Celebrating New Year’s Day is one of the oldest and most-exciting customs around the world.
Ringing church bells, tooting horns and ear-piercing shrieks echo throughout the world on this festive day.
Whether visiting relatives or watching New Year’s Day parades at home on the TV, welcoming the New Year is always a time of entertainment, celebration and resolution.
Since this festival marks the beginning of the year, New Year’s Day is thought of as a perfect time for a “clean start” or New Year’s resolutions. People worldwide resolve to act better in the year just beginning than in the year just ended.
No day has ever been observed on so many different dates or in so many different ways. All over the world, countries have their own special beliefs about what the New Year means to them.
While many people in the United States observe New Year’s Day on January 1st by throwing parties late into the night on the eve of December 31st, people in China celebrate this holiday for several days between January 17th and February 19th, at the time of the new moon. The Chinese called this time of feasting and celebrations Yuan Tan. Lanterns illuminate the streets as the Chinese use thousands of lanterns “to light the way” for the New Year. The Chinese believe that evil spirits roam the earth at the New Year, so they let off firecrackers to scare off the spirits and seal their windows and doors with paper to keep the evil demons out.

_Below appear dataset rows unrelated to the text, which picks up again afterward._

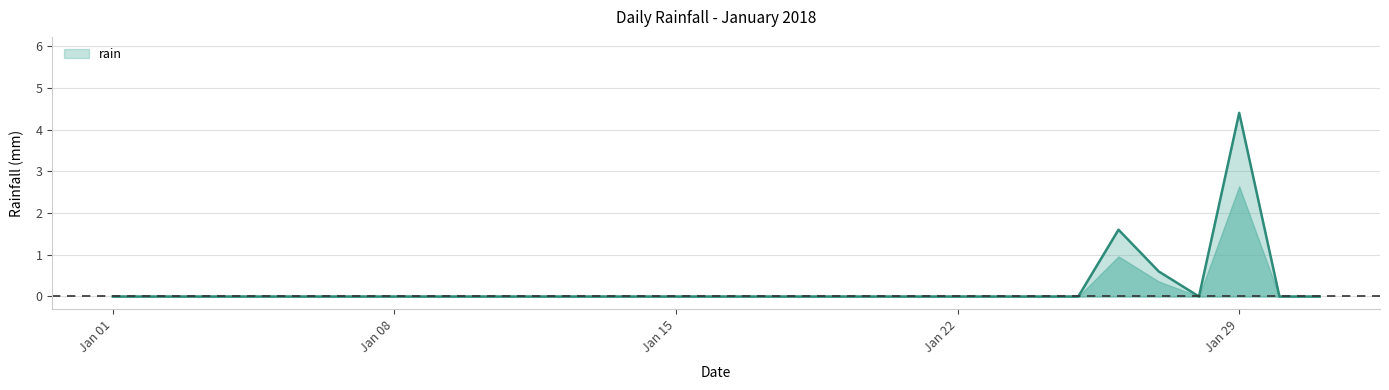

What is the greatest value displayed?

4.4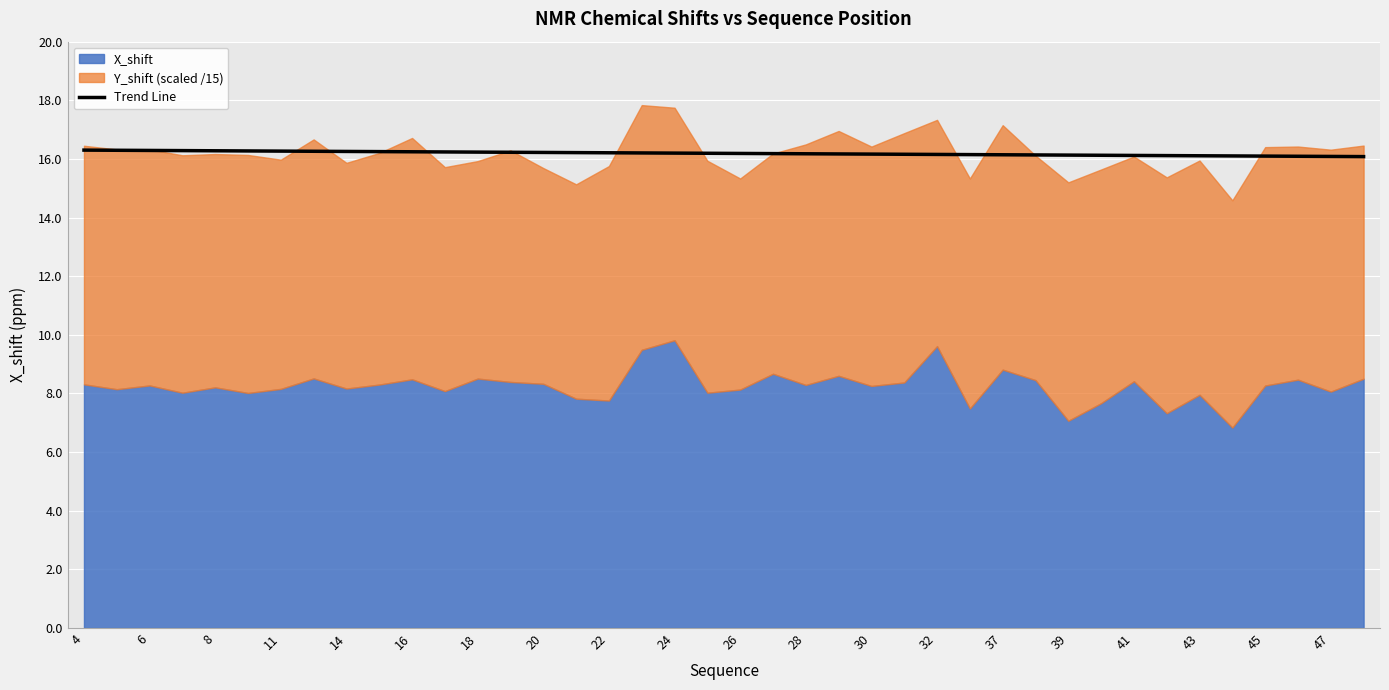

How many data points does each series have?

40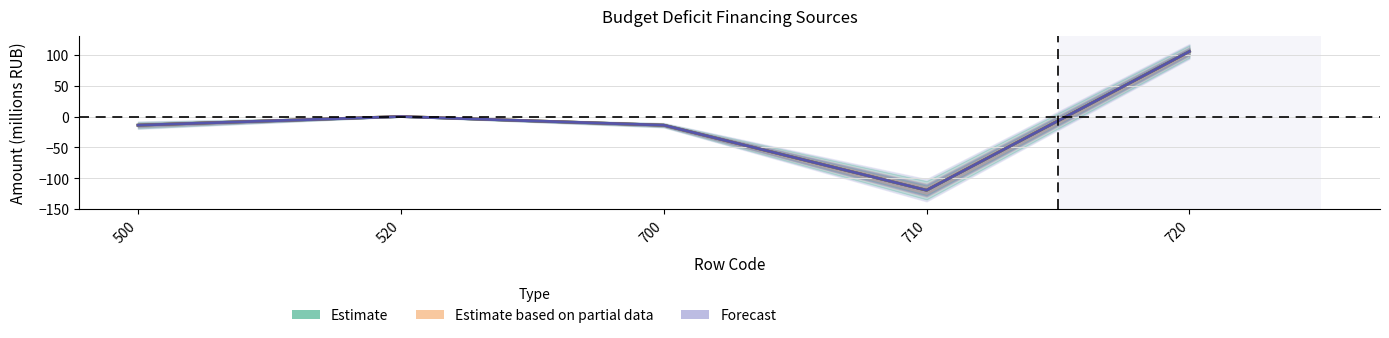

How many lines are shown in the chart?

3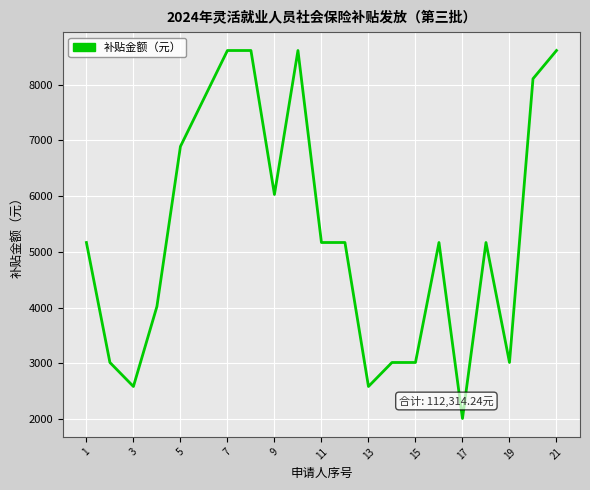

What is the difference between the maximum and minimum values?

6602.8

In Scotland, the New Year is called Hogmanay. In the villages of Scotland, barrels of tar are set afire and then rolled down the streets. This ritual symbolizes that the old year is burned up and the new one is allowed to enter.
New Year’s Day is also the Festival of Saint Basil in Greece. Children leave their shoes by the fireside on New Year’s Day with the hope that Saint Basil, who was famous for his kindness, will come and fill their shoes with gifts.
The Jewish New Year is called Rosh Hashanah. It is a holy time when Jews recall the things they have done wrong in the past, and then promise to do better in the future. Special services are held in the synagogues, children are given new clothes and New Year loaves are baked to remind people of harvest time.
Iran’s New Year’s Day, which is in March, celebrates not only the beginning of the new year according to the solar calendar, but also bahar, “the beginning of spring.”
On New Year’s Day in Japan, everyone gets dressed in their new clothes and homes are decorated with pine branches and bamboo–symbols of long life.
In European countries such as Italy, Portugal and the Netherlands, families start the New Year by first attending church services. Afterwards, they visit friends and relatives. In Italy, boys and girls receive gifts of money on New Year’s Day.